During normal recovery boiler operation, the lower part of the boiler furnace is filled with hot, molten liquid. This liquid continually empties from the recovery boiler by means of a spout. Typically, a spout will last about two weeks due, it is believed, to degradation of the spout by the high temperture of the molten liquid. Replacement of the spout not only entails the cost of a spout, but shut-down time of the recovery boiler because the boiler cannot operate while the spout is being replaced.
In order to lessen the deleterious effects of high temperature caused by contact with the molten liquid, such spouts have been water cooled. This is effected by providing the spout with an internal cavity, wherein a coolant liquid, such as water, is fed into the hollow spout and is then led away from the interior of the spout for cooling and subsequent recirculation. U.S. Pat. No. 1,625,755 issued to Williams shows a water cooled smelter spout formed of two semi-cylindrical sections and joined together in such a manner as to define a coolant cavity between them. The cavity is in fluid communication with an inlet pipe or tube and an outlet tube.
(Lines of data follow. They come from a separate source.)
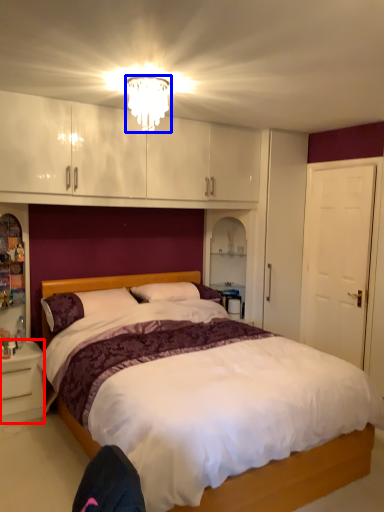
Question: Which object appears farthest to the camera in this image, nightstand (highlighted by a red box) or light fixture (highlighted by a blue box)?

Choices:
 (A) nightstand
 (B) light fixture

Answer: (A)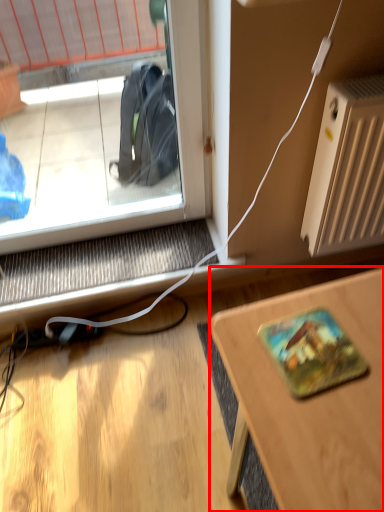
Question: Considering the relative positions of desk (annotated by the red box) and radiator in the image provided, where is desk (annotated by the red box) located with respect to the staircase?

Choices:
 (A) left
 (B) right

Answer: (A)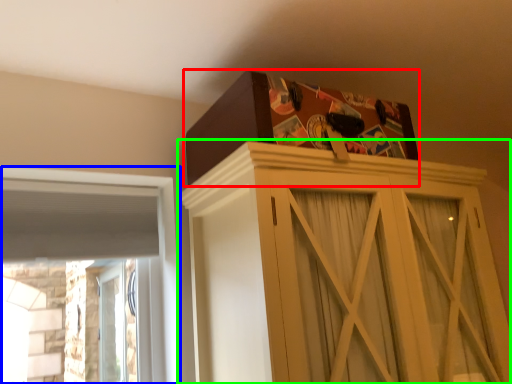
Question: Based on their relative distances, which object is nearer to cardboard box (highlighted by a red box)? Choose from window (highlighted by a blue box) and cupboard (highlighted by a green box).

Choices:
 (A) window
 (B) cupboard

Answer: (B)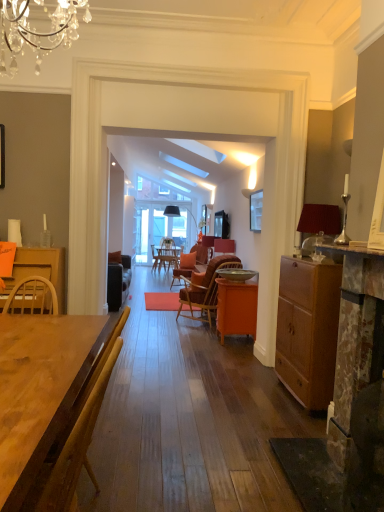
Question: Does orange matte cabinet at center, the second desk viewed from the left, lie in front of matte black speaker at center?

Choices:
 (A) no
 (B) yes

Answer: (B)

Question: Is orange matte cabinet at center, which appears as the first desk when viewed from the back, far away from matte black speaker at center?

Choices:
 (A) no
 (B) yes

Answer: (B)

Question: From the image's perspective, does orange matte cabinet at center, which appears as the first desk when viewed from the back, appear higher than matte black speaker at center?

Choices:
 (A) yes
 (B) no

Answer: (B)

Question: Is orange matte cabinet at center, which ranks as the 2th desk in front-to-back order, taller than matte black speaker at center?

Choices:
 (A) yes
 (B) no

Answer: (A)

Question: Could you tell me if orange matte cabinet at center, the second desk viewed from the left, is turned towards matte black speaker at center?

Choices:
 (A) no
 (B) yes

Answer: (A)

Question: From a real-world perspective, is orange matte cabinet at center, which ranks as the 2th desk in front-to-back order, above or below wooden table at center, the 2th desk in the back-to-front sequence?

Choices:
 (A) above
 (B) below

Answer: (B)

Question: In terms of size, does orange matte cabinet at center, which appears as the first desk when viewed from the back, appear bigger or smaller than wooden table at center, positioned as the 1th desk in front-to-back order?

Choices:
 (A) small
 (B) big

Answer: (B)

Question: Considering the positions of point (221, 343) and point (13, 400), is point (221, 343) closer or farther from the camera than point (13, 400)?

Choices:
 (A) closer
 (B) farther

Answer: (B)

Question: From their relative heights in the image, would you say orange matte cabinet at center, the second desk viewed from the left, is taller or shorter than wooden table at center, the 2th desk in the back-to-front sequence?

Choices:
 (A) tall
 (B) short

Answer: (B)

Question: Is matte brown cabinet at right inside or outside of matte black picture frame at upper center?

Choices:
 (A) inside
 (B) outside

Answer: (B)

Question: From a real-world perspective, is matte brown cabinet at right physically located above or below matte black picture frame at upper center?

Choices:
 (A) below
 (B) above

Answer: (A)

Question: Is matte brown cabinet at right wider or thinner than matte black picture frame at upper center?

Choices:
 (A) wide
 (B) thin

Answer: (A)

Question: From their relative heights in the image, would you say matte brown cabinet at right is taller or shorter than matte black picture frame at upper center?

Choices:
 (A) tall
 (B) short

Answer: (A)

Question: Considering the positions of orange matte cabinet at center, which ranks as the 2th desk in front-to-back order, and matte black speaker at center in the image, is orange matte cabinet at center, which ranks as the 2th desk in front-to-back order, taller or shorter than matte black speaker at center?

Choices:
 (A) tall
 (B) short

Answer: (A)

Question: Is orange matte cabinet at center, which ranks as the 2th desk in front-to-back order, in front of or behind matte black speaker at center in the image?

Choices:
 (A) behind
 (B) front

Answer: (B)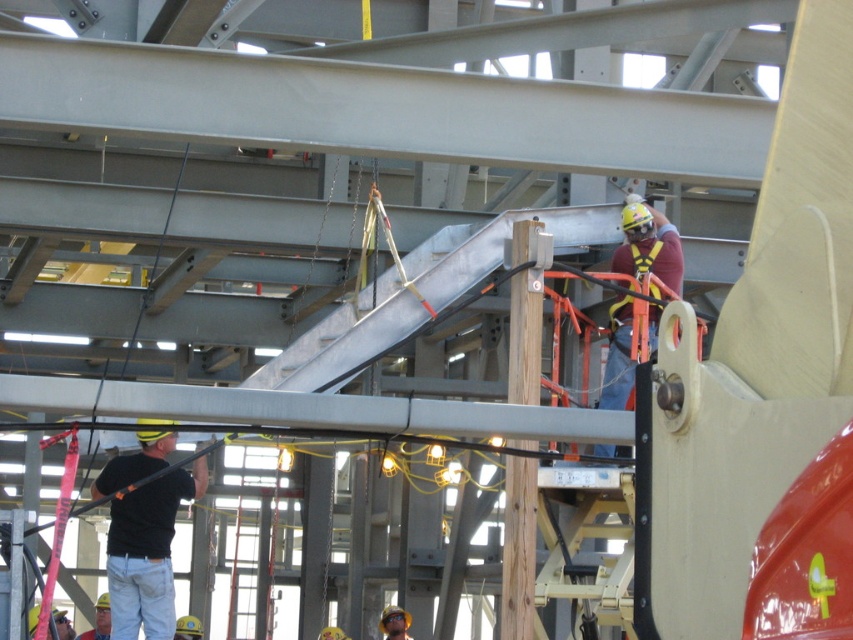
Can you confirm if black matte shirt at lower left is shorter than yellow hard hat at lower left?

Yes.

Is black matte shirt at lower left below yellow hard hat at lower left?

No, black matte shirt at lower left is not below yellow hard hat at lower left.

Is point (111, 541) farther from camera compared to point (99, 618)?

No, (111, 541) is in front of (99, 618).

Identify the location of black matte shirt at lower left. The width and height of the screenshot is (853, 640). (148, 552).

In the scene shown: Does metallic gray beam at center lie in front of black matte shirt at lower left?

Yes, metallic gray beam at center is in front of black matte shirt at lower left.

Does metallic gray beam at center have a greater height compared to black matte shirt at lower left?

Incorrect, metallic gray beam at center's height is not larger of black matte shirt at lower left's.

This screenshot has height=640, width=853. Identify the location of metallic gray beam at center. (312, 410).

Is point (61, 113) more distant than point (103, 385)?

No.

Can you confirm if gray metallic beam at upper center is smaller than metallic gray beam at center?

Indeed, gray metallic beam at upper center has a smaller size compared to metallic gray beam at center.

Is point (184, 51) positioned in front of point (48, 394)?

Yes.

The image size is (853, 640). Find the location of `gray metallic beam at upper center`. gray metallic beam at upper center is located at coordinates (381, 109).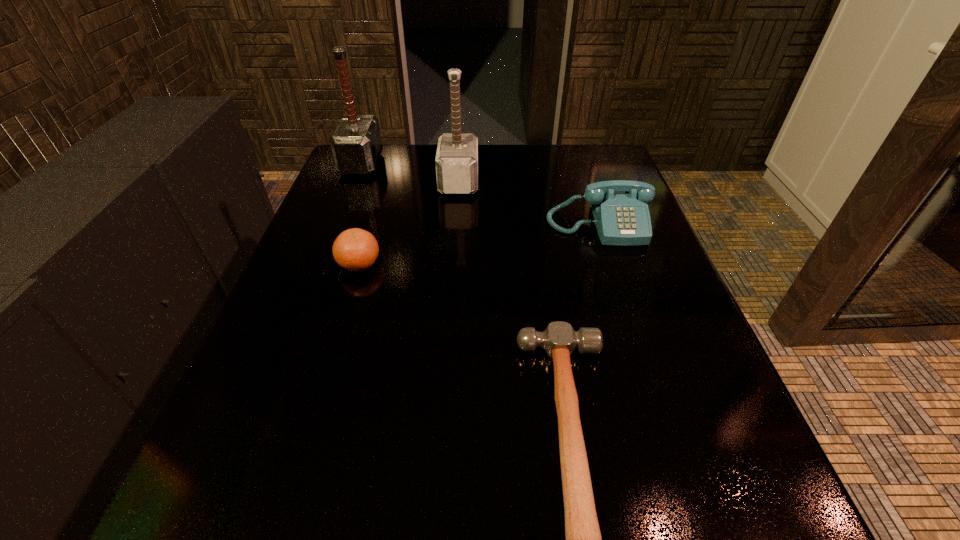
The width and height of the screenshot is (960, 540). I want to click on hammer present at the left edge, so click(356, 145).

Find the location of a particular element. The width and height of the screenshot is (960, 540). clementine located at the left edge is located at coordinates (355, 249).

Find the location of a particular element. This screenshot has height=540, width=960. object that is at the right edge is located at coordinates (620, 208).

This screenshot has height=540, width=960. In order to click on object positioned at the far left corner in this screenshot , I will do click(356, 145).

You are a GUI agent. You are given a task and a screenshot of the screen. Output one action in this format:
    pyautogui.click(x=<x>, y=<y>)
    Task: Click on the vacant area at the far edge of the desktop
    The image size is (960, 540).
    Given the screenshot: What is the action you would take?
    pyautogui.click(x=504, y=188)

Identify the location of vacant space at the left edge of the desktop. This screenshot has width=960, height=540. (275, 361).

At what (x,y) coordinates should I click in order to perform the action: click on vacant space at the right edge of the desktop. Please return your answer as a coordinate pair (x, y). The image size is (960, 540). Looking at the image, I should click on (597, 272).

In the image, there is a desktop. Identify the location of free space at the far right corner. This screenshot has width=960, height=540. (612, 150).

You are a GUI agent. You are given a task and a screenshot of the screen. Output one action in this format:
    pyautogui.click(x=<x>, y=<y>)
    Task: Click on the free space between the clementine and the leftmost hammer
    
    Given the screenshot: What is the action you would take?
    pyautogui.click(x=360, y=214)

You are a GUI agent. You are given a task and a screenshot of the screen. Output one action in this format:
    pyautogui.click(x=<x>, y=<y>)
    Task: Click on the free space between the leftmost hammer and the third nearest object
    
    Given the screenshot: What is the action you would take?
    pyautogui.click(x=480, y=194)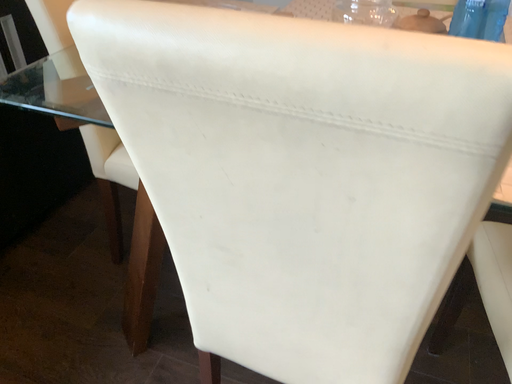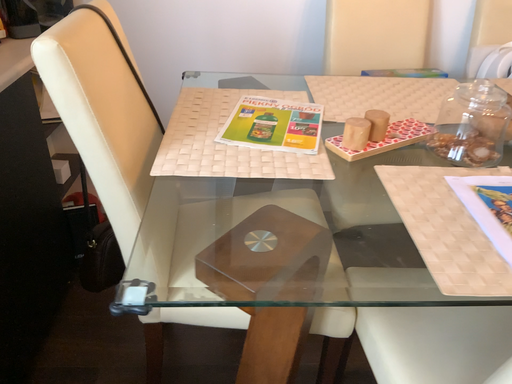
Question: How did the camera likely rotate when shooting the video?

Choices:
 (A) rotated downward
 (B) rotated upward

Answer: (B)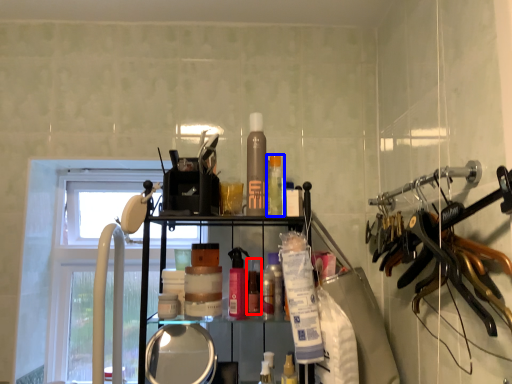
Question: Which object appears closest to the camera in this image, toiletry (highlighted by a red box) or toiletry (highlighted by a blue box)?

Choices:
 (A) toiletry
 (B) toiletry

Answer: (B)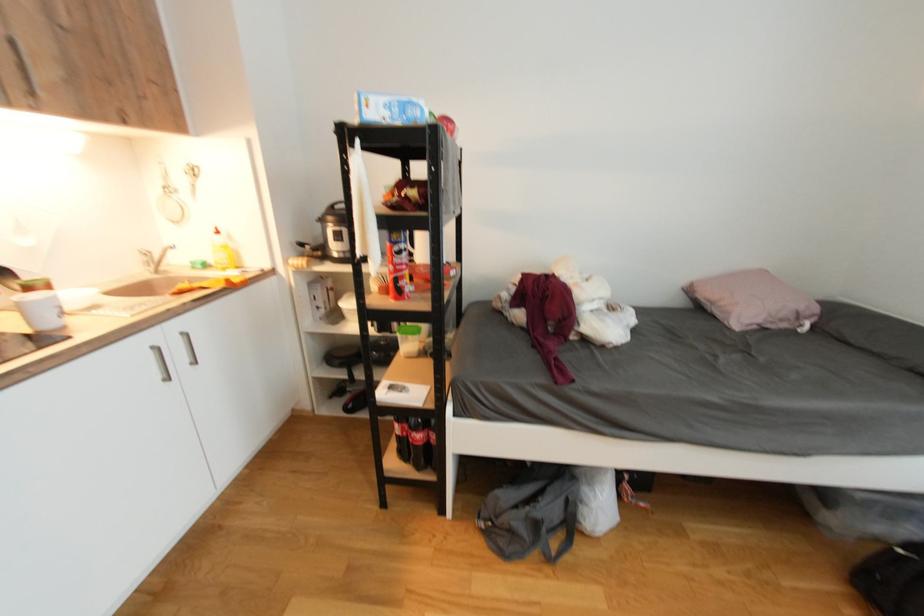
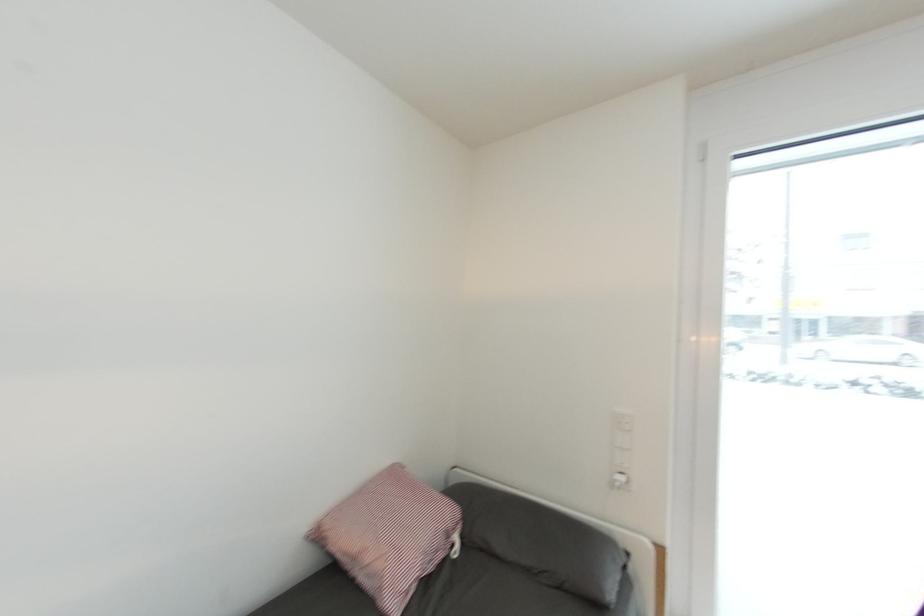
Question: How did the camera likely rotate?

Choices:
 (A) Left
 (B) Right
 (C) Up
 (D) Down

Answer: (B)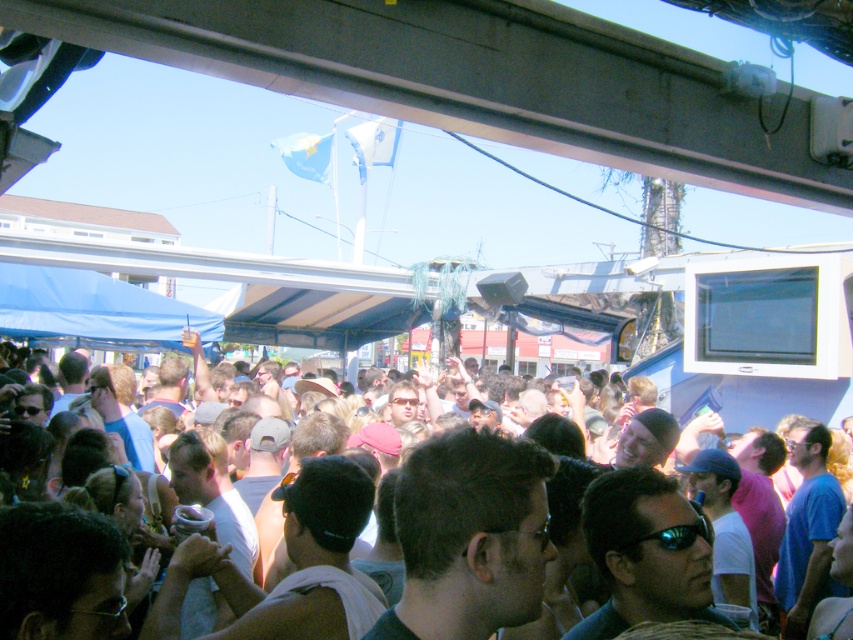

Another prior art water cooled boiler spout has been marketed by Babcox and Wilcox Company and includes a spout having a main or forward internal cavity and also having a rear cavity, the rear cavity defined by a housing portion adapted to mount on the lower furnace of the recovery boiler. This spout is mounted in such a way that the molten smelt exiting the recovery boiler flows through the spout trough. This has been used prior to this invention but has exhibited the drawback of breaking down approximately every two weeks, such breakdown believed to be due to thermal metal fatigue caused by concentration of heat at one or more portions of the spout.